All that said, what do we make of me thinking those comments were strange, or suspecting them of lying? It doesn’t seem like the comments are actually strange to the ones that said them, or that they were lies. The issue, then, is in me? Well, yes, but that doesn’t mean it’s my fault. It all comes back to internalized transphobia. When you are constantly told you are worthless, that your existence is wrong, that you should not exist… that poison seeps deep into your subconscious, influencing how you act and how you see yourself, and invading your thoughts. Transphobia because these ideas are transphobic in nature, internalized because it gets taken up as a part of you, difficult to remove and able to attack you from within. I confess, I have some negative knee-jerk reactions to trans people as a result of internalized transphobia, and toward many other groups due to other internalized bigotry. I don’t agree with those reactions, and I would delete them if it was that easy, but it’s difficult. Those knee-jerk reactions are some of the more visible products of internalized transphobia. Among the less visible products is a deeply held notion that trans people look worse and are less wanted. Again, not something I agree with, but that’s what it is. It is from there that the distrust comes. The compliments seem hard to believe when the established notion is that the opposite of those compliments should be true. In the end, what my suspicion speaks most on is how much internalized transphobia I have.

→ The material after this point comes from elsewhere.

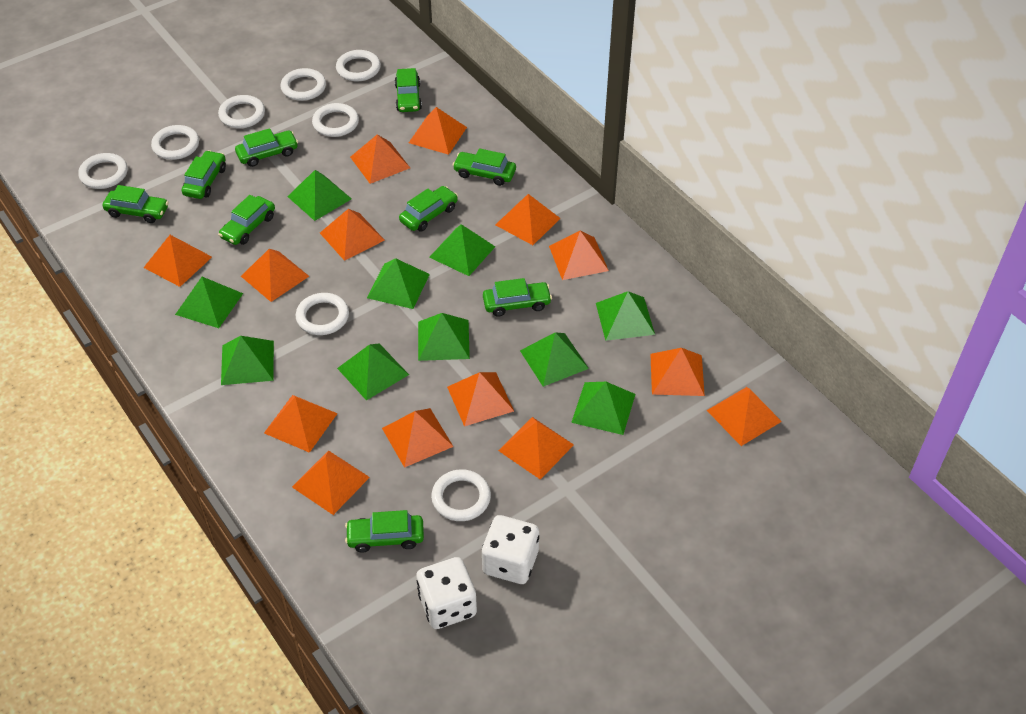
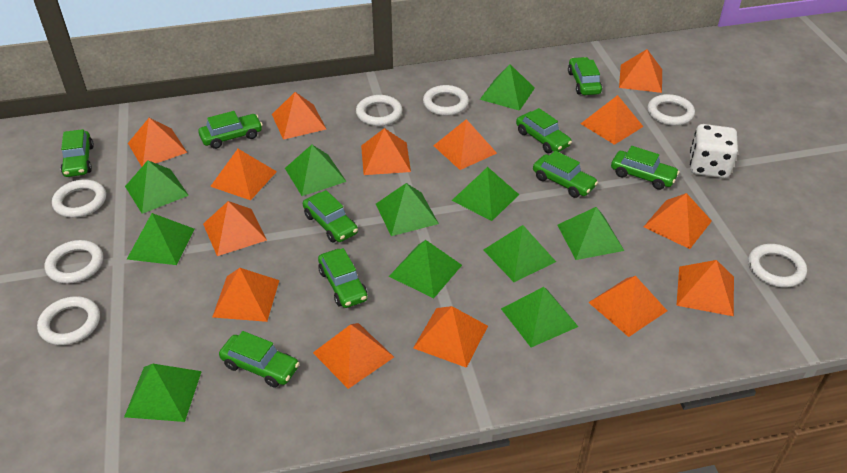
green pyramid: 10 -> 11
white dice: 2 -> 1
white ring: 8 -> 7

Internalized transphobia is a nasty problem, and not something that can be solved overnight. However, once we recognize it, we can do something about it. People may say nice things about you, and they mean it! I hope you wonderful trans folk out there learn to accept compliments better, and maybe see yourself in a better light. On the other end, please do validate and compliment trans people you meet, if you’re comfortable with it. We really need it. It does a little to counteract the background noise that always tells us all the reasons we are bad. Thank you for reading my story.
This is my story. It’s not going to be everyone’s story. People are wonderfully diverse, with seemingly an exception to every rule. I speak generally, which may give the impression I’m asserting this is how it is for everyone, but I do not wish for my words to be read as such. If I added a note to explain the nuances every time I made a general statement, this would be more of a book than a blog post. I hope this addendum will suffice instead. As for the post as a whole, I hope it will help some people. That would be more than enough for me.